The diagnosis of symptomatic hemidiaphragm paralysis or eventration is primarily clinical, and relies mostly on history, chest x-ray, and the physician's clinical acuity.
The evaluation of a symptomatic patient with diaphragmatic paralysis or eventration should include an objective assessment of dyspnea, physical examination, PFTs, and imaging studies.
Careful history taking about the duration and progression of dyspnea and orthopnea is critical. Any additional causes of dyspnea (e.g., morbid obesity, primary lung disease, heart failure) should be investigated and corrected if possible, since dyspnea secondary to diaphragmatic paralysis or eventration is mainly a diagnosis of exclusion.
All patients with dyspnea secondary to an elevated hemidiaphragm eventration should fill out a standardized respiratory questionnaire to more objectively evaluate the severity of their symptoms and to assess the response to treatment.
PFTs provide certain objectivity to the assessment of dyspneic patients with an elevated hemidiaphragm; however, PFTs are imprecise and do not correlate well with severity of dyspnea or response to plication. Since diaphragm dysfunction reduces the compliance of the chest wall, a restrictive pattern (i.e., low forced vital capacity [FVC] and forced expiratory volume in 1 second [FEV1]) is often seen.4
The diaphragm is a critical mediator of inspiration; therefore, assessing inspiratory PFT parameters (e.g., maximum forced inspiratory flow [FIFmax]) is important.

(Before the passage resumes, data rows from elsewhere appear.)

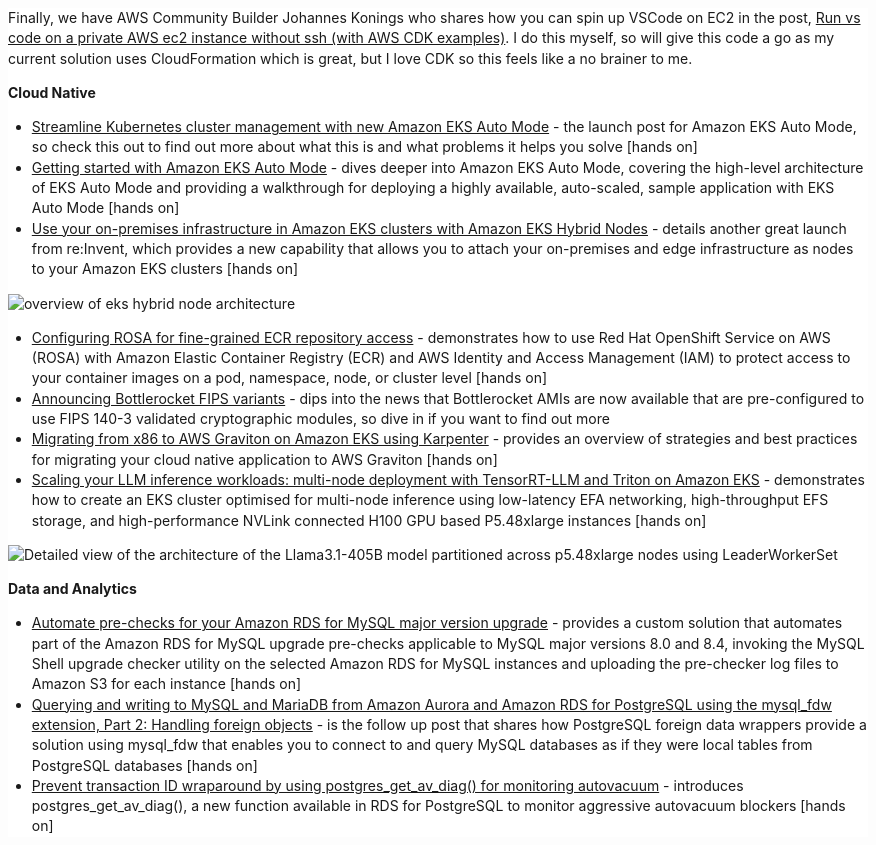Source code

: Finally, we have AWS Community Builder Johannes Konings who shares how you can spin up VSCode on EC2 in the post, [Run vs code on a private AWS ec2 instance without ssh (with AWS CDK examples)](https://dev.to/aws-builders/run-vs-code-on-a-private-aws-ec2-instance-without-ssh-with-aws-cdk-examples-2193). I do this myself, so will give this code a go as my current solution uses CloudFormation which is great, but I love CDK so this feels like a no brainer to me.

**Cloud Native**

* [Streamline Kubernetes cluster management with new Amazon EKS Auto Mode](https://aws.amazon.com/blogs/aws/streamline-kubernetes-cluster-management-with-new-amazon-eks-auto-mode/) - the launch post for Amazon EKS Auto Mode, so check this out to find out more about what this is and what problems it helps you solve [hands on]
* [Getting started with Amazon EKS Auto Mode](https://aws.amazon.com/blogs/containers/getting-started-with-amazon-eks-auto-mode/) - dives deeper into Amazon EKS Auto Mode, covering the high-level architecture of EKS Auto Mode and providing a walkthrough for deploying a highly available, auto-scaled, sample application with EKS Auto Mode [hands on]
* [Use your on-premises infrastructure in Amazon EKS clusters with Amazon EKS Hybrid Nodes](https://aws.amazon.com/blogs/aws/use-your-on-premises-infrastructure-in-amazon-eks-clusters-with-amazon-eks-hybrid-nodes/) - details another great launch from re:Invent, which provides a new capability that allows you to attach your on-premises and edge infrastructure as nodes to your Amazon EKS clusters [hands on]

![overview of eks hybrid node architecture](https://d2908q01vomqb2.cloudfront.net/da4b9237bacccdf19c0760cab7aec4a8359010b0/2024/11/24/2024-eks-hybrid-nodes-1-diagram.png)

* [Configuring ROSA for fine-grained ECR repository access](https://aws.amazon.com/blogs/ibm-redhat/configuring-rosa-for-fine-grained-ecr-repository-access/) - demonstrates how to use Red Hat OpenShift Service on AWS (ROSA)  with Amazon Elastic Container Registry (ECR) and AWS Identity and Access Management (IAM) to protect access to your container images on a pod, namespace, node, or cluster level [hands on]
* [Announcing Bottlerocket FIPS variants](https://aws.amazon.com/blogs/containers/announcing-bottlerocket-fips-variants/) - dips into the news that Bottlerocket AMIs are now available that are pre-configured to use FIPS 140-3 validated cryptographic modules, so dive in if you want to find out more
* [Migrating from x86 to AWS Graviton on Amazon EKS using Karpenter](https://aws.amazon.com/blogs/containers/migrating-from-x86-to-aws-graviton-on-amazon-eks-using-karpenter/) - provides an overview of strategies and best practices for migrating your cloud native application to AWS Graviton [hands on]
* [Scaling your LLM inference workloads: multi-node deployment with TensorRT-LLM and Triton on Amazon EKS](https://aws.amazon.com/blogs/hpc/scaling-your-llm-inference-workloads-multi-node-deployment-with-tensorrt-llm-and-triton-on-amazon-eks/)  - demonstrates how to create an EKS cluster optimised for multi-node inference using low-latency EFA networking, high-throughput EFS storage, and high-performance NVLink connected H100 GPU based P5.48xlarge instances [hands on]

![Detailed view of the architecture of the Llama3.1-405B model partitioned across p5.48xlarge nodes using LeaderWorkerSet](https://d2908q01vomqb2.cloudfront.net/e6c3dd630428fd54834172b8fd2735fed9416da4/2024/11/26/IMG-2024-11-26-11.25.34.png)

**Data and Analytics**

* [Automate pre-checks for your Amazon RDS for MySQL major version upgrade](https://aws.amazon.com/blogs/database/automate-pre-checks-for-your-amazon-rds-for-mysql-major-version-upgrade/) - provides a custom solution that automates part of the Amazon RDS for MySQL upgrade pre-checks applicable to MySQL major versions 8.0 and 8.4, invoking the MySQL Shell upgrade checker utility on the selected Amazon RDS for MySQL instances and uploading the pre-checker log files to Amazon S3 for each instance [hands on]
* [Querying and writing to MySQL and MariaDB from Amazon Aurora and Amazon RDS for PostgreSQL using the mysql_fdw extension, Part 2: Handling foreign objects](https://aws.amazon.com/blogs/database/querying-and-writing-to-mysql-and-mariadb-from-amazon-aurora-and-amazon-rds-for-postgresql-using-the-mysql_fdw-extension-part-2-handling-foreign-objects/) - is the follow up post that shares how PostgreSQL foreign data wrappers provide a solution using mysql_fdw that enables you to connect to and query MySQL databases as if they were local tables from PostgreSQL databases [hands on]
* [Prevent transaction ID wraparound by using postgres_get_av_diag() for monitoring autovacuum](https://aws.amazon.com/blogs/database/prevent-transaction-id-wraparound-by-using-postgres_get_av_diag-for-monitoring-autovacuum/) -  introduces postgres_get_av_diag(), a new function available in RDS for PostgreSQL to monitor aggressive autovacuum blockers [hands on]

In addition, FVC should be assessed in the upright and supine position. Supine FVC in healthy individuals can decrease up to 20% from upright values, and supine lung volumes may decrease by 20% to 50% in patients with diaphragmatic eventration or paralysis.
On a standard full-inspiration PA/LAT chest x-ray, the right hemidiaphragm is normally 1 to 2 cm higher than the left. Hemidiaphragm elevation can be a sign of diaphragmatic paralysis or paralysis; however, this is a nonspecific finding since a variety of pulmonary, pleural, and subdiaphragmatic processes can also cause elevation of the hemidiaphragm. Consequently, further studies may be needed if an elevated hemidiaphragm is noted on a chest x-ray in the presence of dyspnea.
The clinical value of a sniff test is limited in the presence of an elevated diaphragm and dyspnea. The principal role of the sniff test is to help discern the etiology of dyspnea in patients with a less evident primary cause of dyspnea.
During fluoroscopy, patients are instructed to sniff, and diaphragmatic excursion is assessed. Normally, the diaphragm moves caudally. In patients with hemidiaphragmatic paralysis, the diaphragm may (paradoxically) move cranially. Patients with diaphragmatic eventration, however, may also exhibit passive upward movement of the diaphragm when sniffing.
Fluoroscopy findings should be interpreted with caution. First, about 6% of normal individuals exhibit paradoxical motion on fluoroscopy; to increase the specificity of this study, at least 2 cm of paradoxical motion should be noticed. Second, a paralyzed or eventrated hemidiaphragm may move very little or not at all, without paradoxical motion, making the interpretation of the sniff test and the distinction between paralysis and eventration even more challenging.4
The principal utility of computed tomography (CT) scans is to exclude the presence of a cervical or intrathoracic tumor as the cause of phrenic nerve paralysis or to evaluate the possibility of a subphrenic process as the cause of hemidiaphragm elevation. However, a CT scan is not routinely required if the clinical suspicion of an alternate process is low.
Other diagnostic tests such as ultrasonography, dynamic magnetic resonance imaging, maximal transdiaphragmatic pressure, and phrenic nerve conduction studies are of limited or no value for the clinical evaluation of a dyspneic patient with an elevated hemidiaphragm.4
Potential candidates for laparoscopic diaphragm plication have an elevated hemidiaphragm and dyspnea; the minimal clinical assessment for plication should include history and physical examination, evaluation of the severity of dyspnea with a standardized respiratory quality-of-life questionnaire, a PA/LAT chest x-ray, and PFTs. Fluoroscopic sniff test and CT scan are of value in selected patients.